Again, they are blaming this on the Ukraine-Russia conflict, but the origin of the issue goes back much further.
Last year, CTH was one of a small number of people talking about the very real possibility of food shortages due to the cumulative effects from regulatory COVID mitigation and the fracturing of the food supply chain that government intervention created. {Go Deep}
What we are witnessing now is not as much attached to the Ukraine crisis, as it is the continued ripple effects in that same supply chain.
The current grain issues are an outcome of a major supply chain disruption on the manufactured and processed food side, which is now exacerbated by higher replenishment costs and lower yields. Fertilizer costs have skyrocketed due to energy cost increases.
It is a perfect storm.
Without the Ukraine crisis surfacing, the grain (wheat, corn, soybean) and supply chain issues were already going to be a problem, and many of these current mitigation efforts -wrongly being attributed to Ukraine- would have taken placed without any regional conflict. That’s why we predicted these issues last year, long before Ukraine-Russia was in the headlines.
The thing to keep in mind is that some smart governments, especially those nations where the government controls and monitors the food industry, can see these issues long before they surface. If CTH could see these multinational food issues last year, you know the governments of China and Russia could also see them coming. Some might even argue they gamed out the problem and are taking advantage of it right now. {Go Deep}
It’s interesting to see the media use the term “food protectionism” instead of a ‘food war‘, but really what we are now seeing in Europe is positioning amid territorial regions to keep food available. In North America (Canada, U.S. and Mexico), we are blessed with several crop cycles each year. Some nations only get one or two, we have at least three, but we still need the fertilizer.
(Bloomberg) — Governments around the world are taking steps to safeguard domestic food supplies after Russia’s invasion of Ukraine roiled trade and sent prices of key staples soaring.

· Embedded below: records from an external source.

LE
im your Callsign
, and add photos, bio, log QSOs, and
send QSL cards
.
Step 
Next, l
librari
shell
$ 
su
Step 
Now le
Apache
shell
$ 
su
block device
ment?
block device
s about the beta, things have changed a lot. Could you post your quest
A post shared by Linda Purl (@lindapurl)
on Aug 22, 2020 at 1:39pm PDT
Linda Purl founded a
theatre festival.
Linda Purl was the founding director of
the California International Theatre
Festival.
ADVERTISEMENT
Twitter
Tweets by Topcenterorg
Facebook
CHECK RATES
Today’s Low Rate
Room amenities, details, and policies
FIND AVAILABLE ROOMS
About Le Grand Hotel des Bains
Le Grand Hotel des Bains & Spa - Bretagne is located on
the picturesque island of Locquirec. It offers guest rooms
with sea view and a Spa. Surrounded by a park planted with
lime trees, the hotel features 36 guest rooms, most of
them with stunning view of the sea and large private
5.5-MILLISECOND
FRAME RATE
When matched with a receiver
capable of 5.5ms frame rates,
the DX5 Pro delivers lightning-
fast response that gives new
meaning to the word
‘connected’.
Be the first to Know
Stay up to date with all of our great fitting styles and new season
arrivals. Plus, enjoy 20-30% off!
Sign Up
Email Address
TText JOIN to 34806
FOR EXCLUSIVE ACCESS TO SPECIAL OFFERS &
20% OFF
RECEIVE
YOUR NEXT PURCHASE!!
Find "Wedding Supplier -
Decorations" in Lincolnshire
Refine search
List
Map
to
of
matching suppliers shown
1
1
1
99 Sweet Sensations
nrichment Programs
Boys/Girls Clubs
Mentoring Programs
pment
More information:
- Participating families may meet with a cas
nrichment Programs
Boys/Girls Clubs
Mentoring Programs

Hungary is banning grain exports, its agriculture minister told television channel RTL on Friday. Argentina and Turkey also made moves this week to increase their control over local products. And Moldova, albeit a small shipper, temporarily halted exports of wheat, corn and sugar from this month.

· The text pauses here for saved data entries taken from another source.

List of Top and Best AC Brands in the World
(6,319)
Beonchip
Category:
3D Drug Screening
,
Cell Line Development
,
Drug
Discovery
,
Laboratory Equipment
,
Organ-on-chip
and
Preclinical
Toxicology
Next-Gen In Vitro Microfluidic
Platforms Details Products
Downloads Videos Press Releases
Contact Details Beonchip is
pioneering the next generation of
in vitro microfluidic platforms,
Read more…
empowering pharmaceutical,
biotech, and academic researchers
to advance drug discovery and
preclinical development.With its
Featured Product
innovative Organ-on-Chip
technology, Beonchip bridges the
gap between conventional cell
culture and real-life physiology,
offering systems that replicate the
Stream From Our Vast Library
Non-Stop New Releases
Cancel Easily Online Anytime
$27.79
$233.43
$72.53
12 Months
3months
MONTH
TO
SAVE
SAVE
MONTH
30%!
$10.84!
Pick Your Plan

Protectionist measures — which already picked up in recent years as the Covid-19 pandemic sparked worries about local supplies and high prices — could spell more bad news for global food trade. The war in Ukraine has brought crop shipments from much of the crucial Black Sea region to a halt, heightening fears of shortages of grain and sunflower oil.
[…] Argentina, a major grain shipper, is creating a mechanism to guarantee wheat supplies for local millers and tame pasta prices. Top flour exporter Turkey boosted the agriculture ministry’s authority over exports of an array of goods, allowing it to make “periodical arrangements” if needed.

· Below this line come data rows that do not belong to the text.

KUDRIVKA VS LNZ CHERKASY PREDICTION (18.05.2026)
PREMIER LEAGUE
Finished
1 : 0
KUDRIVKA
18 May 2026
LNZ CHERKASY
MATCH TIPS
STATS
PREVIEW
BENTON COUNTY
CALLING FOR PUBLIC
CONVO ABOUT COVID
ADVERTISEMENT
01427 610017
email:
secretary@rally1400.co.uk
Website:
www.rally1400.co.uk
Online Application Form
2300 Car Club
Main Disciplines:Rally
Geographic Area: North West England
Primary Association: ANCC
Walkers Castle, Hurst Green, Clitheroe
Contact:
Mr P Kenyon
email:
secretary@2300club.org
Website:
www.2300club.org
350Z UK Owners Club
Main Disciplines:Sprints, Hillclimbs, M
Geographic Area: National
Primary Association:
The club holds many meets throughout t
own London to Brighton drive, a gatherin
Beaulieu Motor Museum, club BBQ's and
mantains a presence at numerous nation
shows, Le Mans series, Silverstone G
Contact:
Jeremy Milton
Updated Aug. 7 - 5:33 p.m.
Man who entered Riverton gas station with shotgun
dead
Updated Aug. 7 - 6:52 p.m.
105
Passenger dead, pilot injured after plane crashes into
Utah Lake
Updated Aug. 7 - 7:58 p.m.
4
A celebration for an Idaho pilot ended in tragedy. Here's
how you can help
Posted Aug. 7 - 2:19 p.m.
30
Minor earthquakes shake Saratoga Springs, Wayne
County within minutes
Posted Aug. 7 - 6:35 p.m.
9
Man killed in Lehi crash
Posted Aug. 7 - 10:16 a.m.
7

Hungary’s ban takes effect immediately, and a government decree will soon be published, its agriculture minister said. The country had sold about 127,000 tons of soft-wheat abroad so far this season.
Elsewhere in Europe, Bulgaria — a much larger exporter — is working on a system to buy grain that can be used to meet its population’s needs, the government said after a meeting with producer lobby groups on Friday. (read more)
Y’all know my lengthy position on this. I have long said that farmland, food, source material, manufacturing and processing, should be considered a national security issue. I do not think the federal government needs to get involved too much, but I do think states should be permitted to control or limit foreign ownership, investment and Big Ag corporate monopoly controls.
It amazes me to see the so-called “experts” that we rely upon, completely incapable of understanding the laws of unintended consequence.
Each seemingly small issue creates another small issue, which creates another small issue, which ultimately pokes holes in the supply. Poke enough holes in enough small categories from manufactured condiments to manufactured drinks, to manufactured cereals, pasta, grains, soups, pet foods, and the complex food processing system overall begins to show the larger problem.
It’s a system collapse by a thousand paper cuts – from the fork all the way back to the field.